チャンスに変える

 もっとも、この巡り合わせシナリオへの対応はシンプルです。現行の円安のメリットをほどほど得るべくサクッと円転して、リスクから退避します(税金についてはご留意を)。その上で、米株式の新たな金融相場(FRB(米連邦準備制度理事会)の金融緩和に伴う株高)入りを待ち、対ドル120円、115円、110円と円高に向かう中で再びドル転しながら米株を買い進みます。

 円安を見切って円転し、円高で安くなったドルに転換することで為替差益は往復分Wになり、その上で、新たな米株高の利益を獲得できる流れです。米金融緩和期にはドル安円高でしょうが、通常はドル安円高より米株高の変化率が大きいと想定されます。やがて、米経済が回復から加速局面に向かうと、(今回のようにとっぴなインフレが先行する展開でない限り)段階的な緩やかな利上げで株式は業績相場で、為替はドル高円安、これがサイクル投資の巡り合わせの基本イメージです。

 言葉にすると、良いことずくめの「捕らぬ狸の皮算用」みたいな話に聞こえるかもしれません。しかし、投資は、「経済-株-金利-為替-商品」それぞれのサイクルの時間差を生かして乗り換えていくことで、最大のパフォーマンスを勝ちとるというのが、サイクル投資の発想です。米金利が景気中立レベルを超えるまで高まり、景気悪化の可能性が高いというのが出発点です。

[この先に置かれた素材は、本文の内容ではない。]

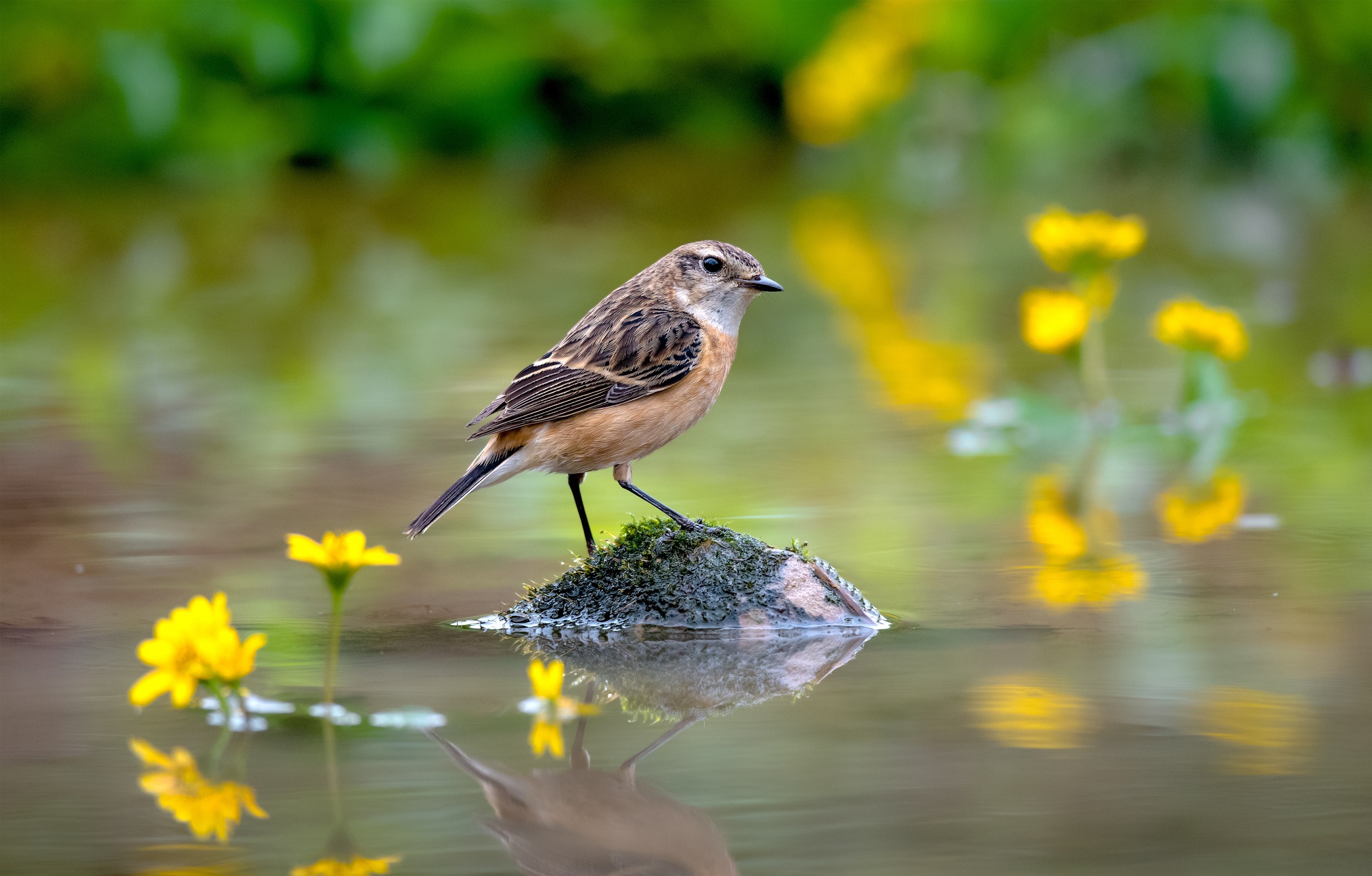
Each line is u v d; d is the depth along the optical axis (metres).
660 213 24.94
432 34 27.78
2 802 6.16
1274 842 5.69
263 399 14.45
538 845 5.79
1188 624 8.33
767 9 29.38
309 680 7.69
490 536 10.46
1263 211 24.31
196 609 7.00
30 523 10.68
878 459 12.37
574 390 9.28
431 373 15.38
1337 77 26.22
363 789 6.30
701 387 9.61
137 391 14.76
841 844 5.73
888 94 28.39
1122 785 6.21
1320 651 7.83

 サイクルの基本型を踏まえて、今局面は何が基本型から乖離(かいり)しているかを抽出しながら、「どうやら今度は~らしい」という確率評価でシナリオを修正していく、これが将来の不確実性に対して人知でできる対応と考えています。

金利ですっきり為替サイクル

 円相場には明快なロジックがありながら、多くの投資家から「よく分からない」という声を聞かされます。理由の一つは、為替は1国だけの事情で決まらず、内外格差で説明され、理解しにくいということがあります。まして専門家が、景気、金利、国際収支、政治などさまざまな内外格差事情を持ち出して解説するため、個人投資家の皆さんには面倒に思えるでしょう。しかし実は、今般の円安が米金利上昇に連動しているように、ドル/円は基本的に米金利だけでおよそ判断できます。

 図4は、日本銀行短観業況DIで描いた日本の景気サイクルとドル/円相場の対比です。日本の好景気期には少し遅れて円安に、景気悪化期には少し遅れて円高になるパターンが見て取れます。この日本景気と円相場の逆相関が、直感的な理解と相いれず、日本投資家を為替オンチにしてきた主因とも言えます。しかしこれを、米国を軸に整理すれば、すっきりできます。地味な日本景気が良くなるのも悪くなるのも、米景気の反映です。

 その米景気に遅行して動く米金利にドル/円が連動するのです。米国から見れば、米好景気(で日本好景気)の局面に米金利が上がってドル高(円安)、米景気悪化(で日本景気悪化)の局面に米金利が下がってドル安(円高)の巡り合わせ。すっきりしますね。

 米金利でドル/円を説明するにも、専門家はその時々で説明に好都合なさまざまな金利を持ち出します。10年金利、5年金利、2年金利、FF金利、そして日米金利差、さらにインフレ分を差し引いた実質金利といった具合です。一般投資家はけむに巻かれたように感じるでしょう。

 実際のところ、長期・中期・短期金利のどれに連動するかは、サイクル局面によって異なりますが、根本では、短期金利にまつわる資金フローの方が勝ります。ただし、短期金利がまだ低水準の間は、投機筋が中長期金利の敏感な動意に沿ってドル/円を売買します。

 内外金利差については、日本の金利はもう四半世紀にわたって底ばっており、日米格差を計算しなくても、米金利だけ見ていれば十分です。

 実質金利か名目金利かは、専門家の経済分析で使うのは専ら実質金利です。しかし、実質金利の計算に使うインフレ率は緩慢にしか動かず、投資家は基本的に名目金利を見て行動します。したがって中短期の為替相場を探るときは、名目の米金利を見るだけで十分です。

 ドル/円相場は一見説明も複雑で、理解困難に思えていたでしょう。それも米国経済、米金利、ドルの目線で捉えればシンプルになる訳です。筆者のドル/円分析では90%以上米側の事情で動きます。日本の景気、貿易収支、日銀政策、為替介入、選挙などで説明しようとする専門家は多いのですが、ドル/円にとって日本側事情は主因にならず、投機筋の一時的ポジション調整を招くことがあるかという程のことです。米金利を軸に捉えて、来るキナ臭い相場局面へ、今や最強の恩恵になっているドル/円を首尾良く対応してほしいと願っています。